Cocoa butter, the fatty part of cocoa beans, is the unsaturated type that’s beneficial for your heart and cholesterol levels. But even the saturated fat in dark chocolate isn’t so bad for you.
Dark chocolate contains stearic acid, a saturated fat that may have a neutral effect on blood cholesterol levels.
3. Dark Chocolate is good for your heart
Dark chocolate may even go as far as protecting against heart attack and stroke.
A large Australian study from 2012 found that daily consumption of dark chocolate could prevent major cardiovascular events in people with risk factors for heart disease.
Additionally, a German study published in 2010 tracked 20,000 people over eight years and found that those who ate one square of chocolate a day had 39 percent less chance of stroke and heart attack.
4. Dark chocolate reduces cholesterol
Consumption of cocoa has been shown to reduce levels of bad cholesterol (LDL) and raise levels of good cholesterol (HDL), potentially lowering the risk of cardiovascular disease, according to studies published in the Journal of Nutrition and Journal of Hypertension.
Beyond heart health, studies show that eating a small amount of dark chocolate two or three times each week can help lower your blood pressure.
Dark chocolate may also protect against diabetes.
Some studies have shown that the antioxidants in dark chocolate may help the body use its insulin more efficiently to control blood sugar.
6. Dark chocolate may improve arterial blood flow
Dark chocolate improves blood flow and may help prevent the formation of blood clots according to a research from the Journal of Circulation of the American Heart Association.
Moreover, eating dark chocolate may also prevent arteriosclerosis (hardening of the arteries).
7. Dark chocolate is good for your brain
Have a big meeting, test or dinner with the in-laws?
Eating dark chocolate can give your brain a short-term boost—increasing your alertness—for two to three hours, a University of Nottingham study found.
Additionally, cocoa contains stimulant substances like caffeine and theobromine.
This may be a key reason cocoa can improve brain function in the short term.
Another study of healthy volunteers also showed that 5 days of consuming high-flavanol cocoa improved blood flow to the brain, which could aid alertness and cognition.
Moreover, cocoa may significantly improve cognitive function in elderly people with mental impairment.
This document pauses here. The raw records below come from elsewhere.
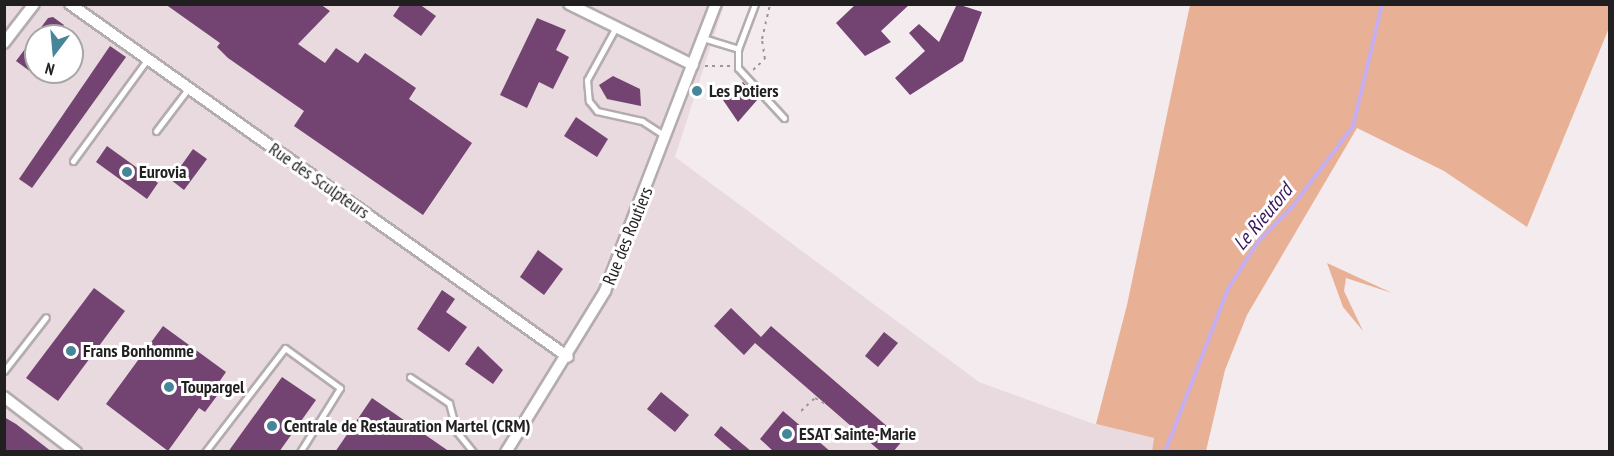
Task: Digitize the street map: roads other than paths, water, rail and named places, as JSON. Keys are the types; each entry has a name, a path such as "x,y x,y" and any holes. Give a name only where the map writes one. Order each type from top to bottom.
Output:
{"street":[{"path":"4,43 34,4"},
{"name":"Rue des Sculpteurs","path":"69,4 568,357"},
{"path":"569,4 693,65"},
{"name":"Rue des Routiers","path":"507,452 568,357 605,291 716,4"},
{"path":"4,398 76,452"}],"lane":[{"path":"755,4 738,49 738,68 784,118"},
{"path":"616,27 587,80 589,101 597,111 642,121 666,137"},
{"path":"704,38 738,49"},
{"path":"73,161 147,60"},
{"path":"156,131 188,89"},
{"path":"4,371 46,316"},
{"path":"206,452 285,348 340,388 300,452"},
{"path":"410,377 449,404 457,432 473,452"}],"waterway":[{"name":"Le Rieutord","path":"1165,452 1228,289 1257,243 1292,207 1353,126 1382,4"}],"place":[{"name":"Les Potiers","path":"697,91"},
{"name":"Eurovia","path":"127,172"},
{"name":"Frans Bonhomme","path":"71,351"},
{"name":"Toupargel","path":"169,387"},
{"name":"Centrale de Restauration Martel (CRM)","path":"272,426"},
{"name":"ESAT Sainte-Marie","path":"787,434"}]}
It also improves verbal fluency and several risk factors for disease.
The good news isn’t over yet. Dark chocolate also contains several chemical compounds that have a positive effect on your mood.
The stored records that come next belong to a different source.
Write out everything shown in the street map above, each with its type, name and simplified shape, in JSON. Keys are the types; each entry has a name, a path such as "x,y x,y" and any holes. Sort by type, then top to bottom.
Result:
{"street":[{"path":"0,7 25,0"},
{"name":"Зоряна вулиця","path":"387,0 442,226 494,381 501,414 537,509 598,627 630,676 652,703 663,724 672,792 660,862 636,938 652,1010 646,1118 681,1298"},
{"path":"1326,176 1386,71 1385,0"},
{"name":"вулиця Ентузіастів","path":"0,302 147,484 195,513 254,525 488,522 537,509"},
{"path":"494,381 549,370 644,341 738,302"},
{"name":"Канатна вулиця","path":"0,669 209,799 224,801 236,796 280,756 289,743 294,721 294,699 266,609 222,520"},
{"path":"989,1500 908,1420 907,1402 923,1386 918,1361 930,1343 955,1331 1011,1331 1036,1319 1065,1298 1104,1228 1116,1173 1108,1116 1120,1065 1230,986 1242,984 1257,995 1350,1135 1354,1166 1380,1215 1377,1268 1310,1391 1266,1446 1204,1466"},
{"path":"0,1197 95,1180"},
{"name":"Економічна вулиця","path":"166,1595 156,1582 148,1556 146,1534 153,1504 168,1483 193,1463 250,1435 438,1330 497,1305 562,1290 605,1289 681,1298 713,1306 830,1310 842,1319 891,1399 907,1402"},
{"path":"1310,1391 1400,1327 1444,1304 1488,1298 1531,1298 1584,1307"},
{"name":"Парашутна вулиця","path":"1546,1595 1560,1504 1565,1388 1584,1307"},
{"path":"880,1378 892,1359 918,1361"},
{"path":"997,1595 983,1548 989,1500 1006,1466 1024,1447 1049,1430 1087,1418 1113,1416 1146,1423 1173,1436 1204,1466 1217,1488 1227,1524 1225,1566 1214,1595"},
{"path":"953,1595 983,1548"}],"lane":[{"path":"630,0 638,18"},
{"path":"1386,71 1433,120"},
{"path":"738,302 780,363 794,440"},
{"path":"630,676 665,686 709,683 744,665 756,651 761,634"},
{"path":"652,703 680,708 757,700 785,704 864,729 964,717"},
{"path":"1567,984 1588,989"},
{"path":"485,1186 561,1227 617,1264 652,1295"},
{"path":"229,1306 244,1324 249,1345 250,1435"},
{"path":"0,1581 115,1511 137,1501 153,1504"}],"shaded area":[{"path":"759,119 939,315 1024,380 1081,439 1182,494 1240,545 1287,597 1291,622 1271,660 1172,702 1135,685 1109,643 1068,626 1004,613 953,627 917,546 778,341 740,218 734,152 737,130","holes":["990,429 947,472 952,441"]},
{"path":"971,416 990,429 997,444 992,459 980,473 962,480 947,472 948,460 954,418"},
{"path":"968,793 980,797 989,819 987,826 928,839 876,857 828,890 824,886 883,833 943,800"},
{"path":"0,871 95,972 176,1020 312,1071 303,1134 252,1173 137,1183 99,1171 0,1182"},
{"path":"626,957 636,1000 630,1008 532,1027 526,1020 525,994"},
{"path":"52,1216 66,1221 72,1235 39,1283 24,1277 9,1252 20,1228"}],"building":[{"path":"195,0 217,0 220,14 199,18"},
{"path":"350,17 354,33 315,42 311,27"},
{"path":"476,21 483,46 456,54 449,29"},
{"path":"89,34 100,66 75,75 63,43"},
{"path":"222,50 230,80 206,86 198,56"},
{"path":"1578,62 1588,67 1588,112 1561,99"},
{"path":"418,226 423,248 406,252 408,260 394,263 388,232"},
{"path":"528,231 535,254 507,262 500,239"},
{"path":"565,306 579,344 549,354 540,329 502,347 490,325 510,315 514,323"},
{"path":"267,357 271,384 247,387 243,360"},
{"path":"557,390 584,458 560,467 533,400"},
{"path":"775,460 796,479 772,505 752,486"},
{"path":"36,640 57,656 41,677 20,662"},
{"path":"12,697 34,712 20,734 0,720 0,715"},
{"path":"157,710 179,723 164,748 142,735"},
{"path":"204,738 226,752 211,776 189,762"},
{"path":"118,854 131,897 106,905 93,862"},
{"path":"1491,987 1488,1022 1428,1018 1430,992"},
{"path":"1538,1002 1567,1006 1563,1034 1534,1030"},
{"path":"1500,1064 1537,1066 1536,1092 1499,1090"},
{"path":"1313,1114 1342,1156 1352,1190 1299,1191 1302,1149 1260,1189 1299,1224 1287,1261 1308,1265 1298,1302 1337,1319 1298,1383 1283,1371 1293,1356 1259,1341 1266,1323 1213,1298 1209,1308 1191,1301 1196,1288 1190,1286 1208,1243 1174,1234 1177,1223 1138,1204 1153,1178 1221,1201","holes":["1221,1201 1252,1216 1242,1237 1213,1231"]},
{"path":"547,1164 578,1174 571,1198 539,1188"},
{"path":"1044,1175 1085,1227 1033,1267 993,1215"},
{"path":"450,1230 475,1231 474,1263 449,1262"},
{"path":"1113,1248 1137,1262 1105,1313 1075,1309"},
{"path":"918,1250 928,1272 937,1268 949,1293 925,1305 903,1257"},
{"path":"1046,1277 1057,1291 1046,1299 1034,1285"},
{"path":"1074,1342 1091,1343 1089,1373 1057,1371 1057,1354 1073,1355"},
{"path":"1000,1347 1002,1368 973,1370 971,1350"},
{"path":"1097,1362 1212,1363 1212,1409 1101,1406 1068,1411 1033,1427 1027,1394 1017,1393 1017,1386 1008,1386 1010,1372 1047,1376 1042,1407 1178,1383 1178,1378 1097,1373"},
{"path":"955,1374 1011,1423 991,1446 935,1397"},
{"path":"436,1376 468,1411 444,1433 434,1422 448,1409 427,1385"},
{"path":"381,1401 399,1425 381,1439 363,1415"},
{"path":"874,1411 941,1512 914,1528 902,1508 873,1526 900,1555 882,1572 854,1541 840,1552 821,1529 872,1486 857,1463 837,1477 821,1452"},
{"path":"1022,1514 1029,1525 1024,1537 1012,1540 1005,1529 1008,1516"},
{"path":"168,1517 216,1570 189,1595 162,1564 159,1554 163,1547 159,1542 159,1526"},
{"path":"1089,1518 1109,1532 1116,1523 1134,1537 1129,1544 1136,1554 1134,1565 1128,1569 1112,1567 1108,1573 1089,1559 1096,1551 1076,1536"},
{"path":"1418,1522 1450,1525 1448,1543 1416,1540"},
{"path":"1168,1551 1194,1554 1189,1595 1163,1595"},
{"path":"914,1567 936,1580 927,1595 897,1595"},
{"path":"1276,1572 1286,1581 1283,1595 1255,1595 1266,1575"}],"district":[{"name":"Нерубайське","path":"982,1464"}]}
Chocolate contains phenylethylamine (PEA), the same chemical your brain creates when you feel like you’re falling in love.
PEA encourages your brain to release endorphins, so eating dark chocolate will make you feel happier.
The 70% rule
To get all of these health benefits, you have to choose the right kind!
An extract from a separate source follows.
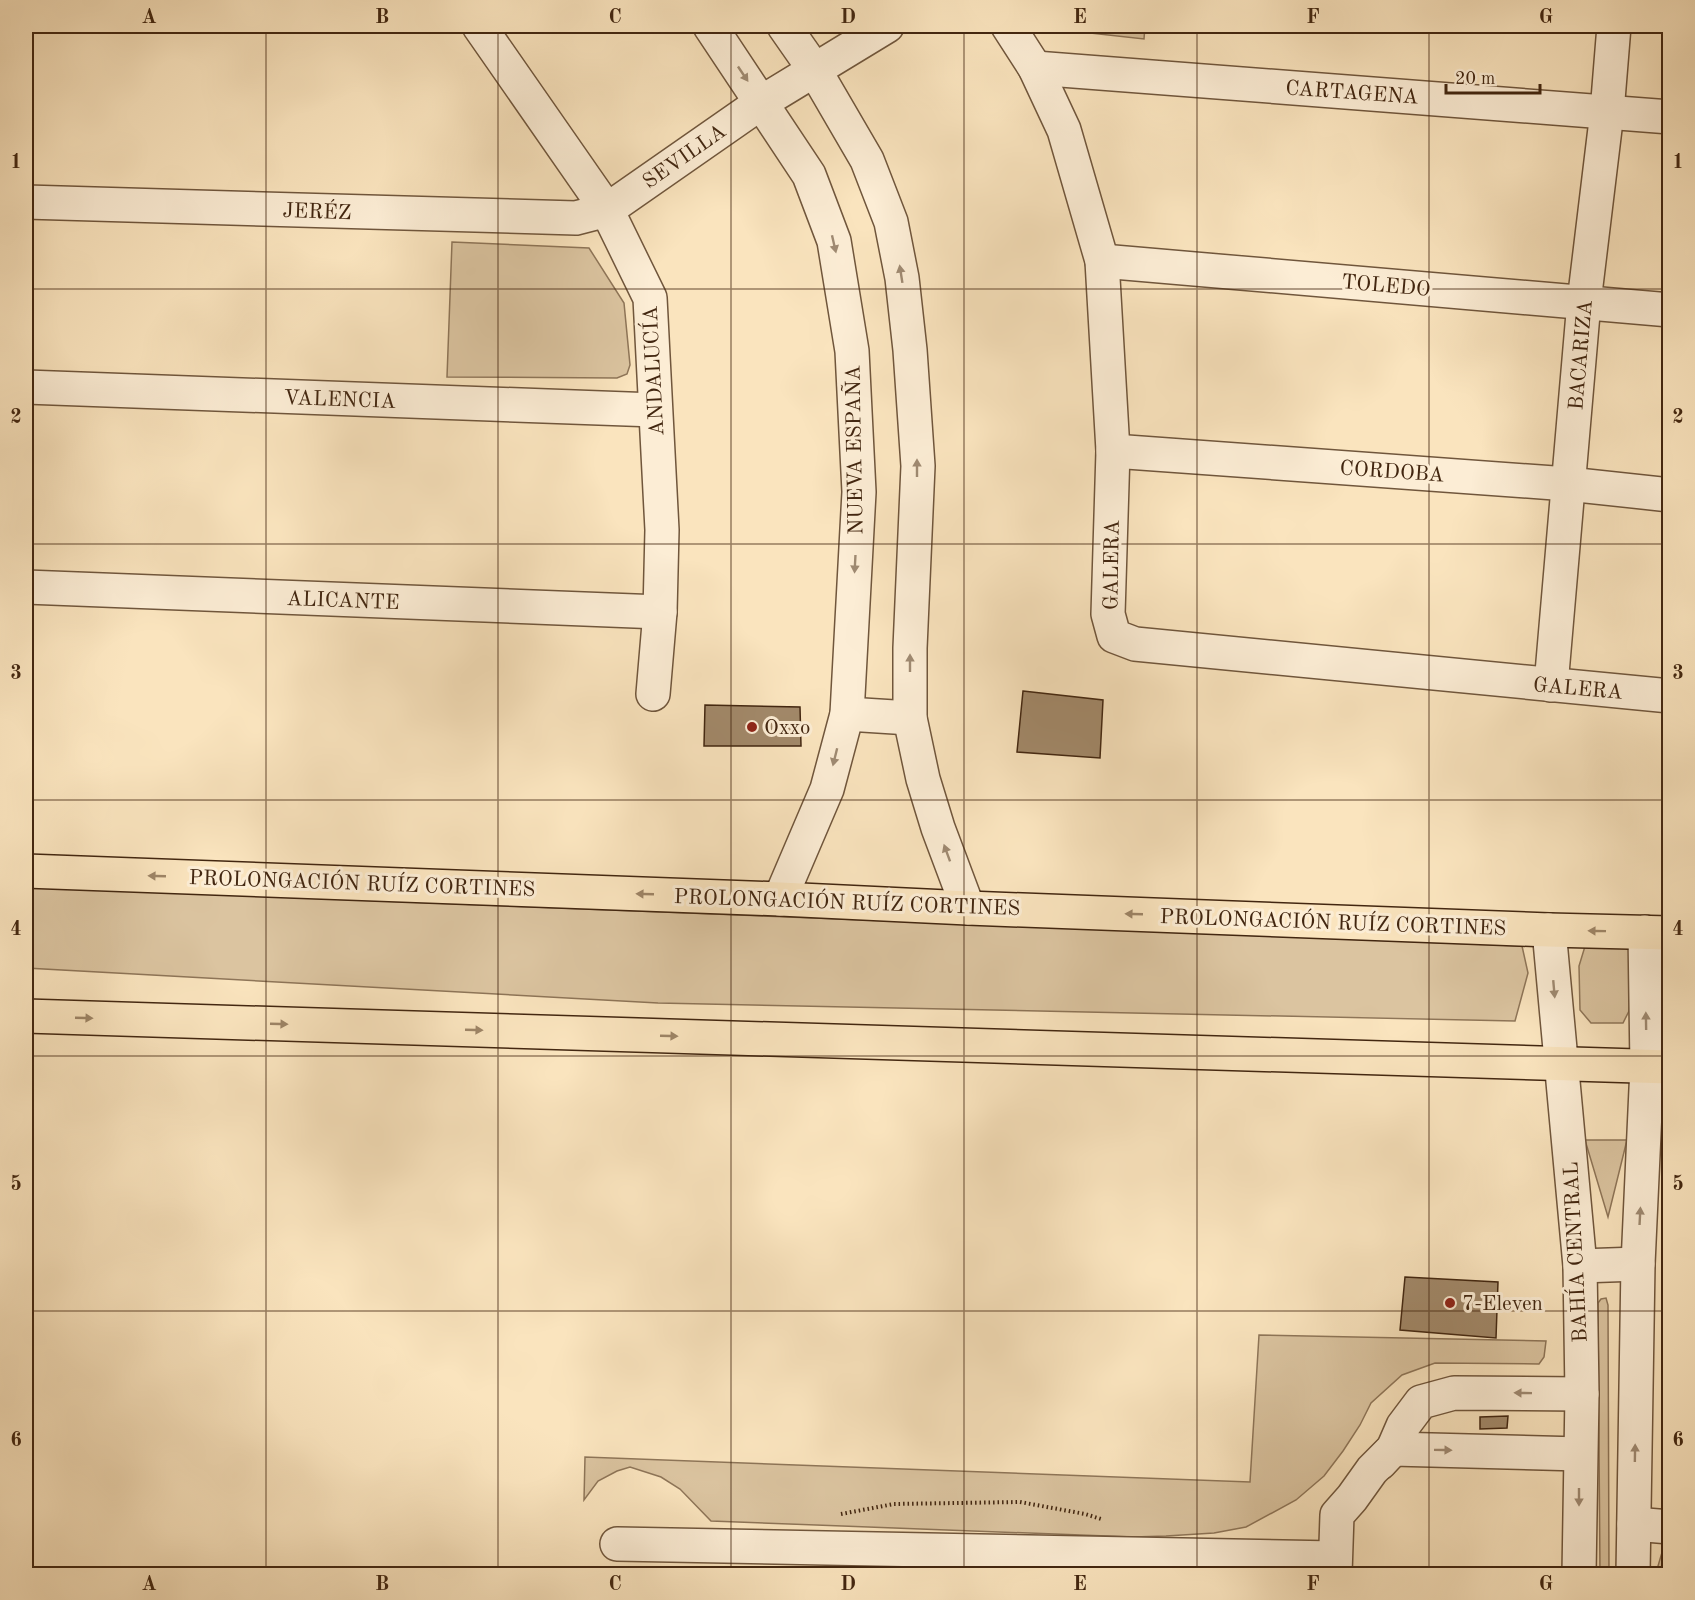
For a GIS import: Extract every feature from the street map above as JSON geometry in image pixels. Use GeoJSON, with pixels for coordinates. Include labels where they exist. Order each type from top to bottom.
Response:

Dark chocolates often contain some sugar, but the amounts are usually small and the darker the chocolate, the less sugar it will contain.
A good rule of thumb is to look for at least 70 percent cocoa solids, which means the chocolate will have a slightly bitter taste. Cocoa solids contain the desirable flavanols responsible for heart health protection, so they should hold the number-one spot on the ingredients list.
You also want to avoid dark chocolates that have added milk fat or hydrogenated vegetable oils – both of which are saturated fats.
Once you’ve found a dark chocolate that fits this bill, go for it! One of the most common food cravings I see from my clients is chocolate.
If you can control your consumption of dark chocolate – aim for about 100 calories or less per day – you should feel good about enjoying this antioxidant-rich, potentially heart-protective sweet.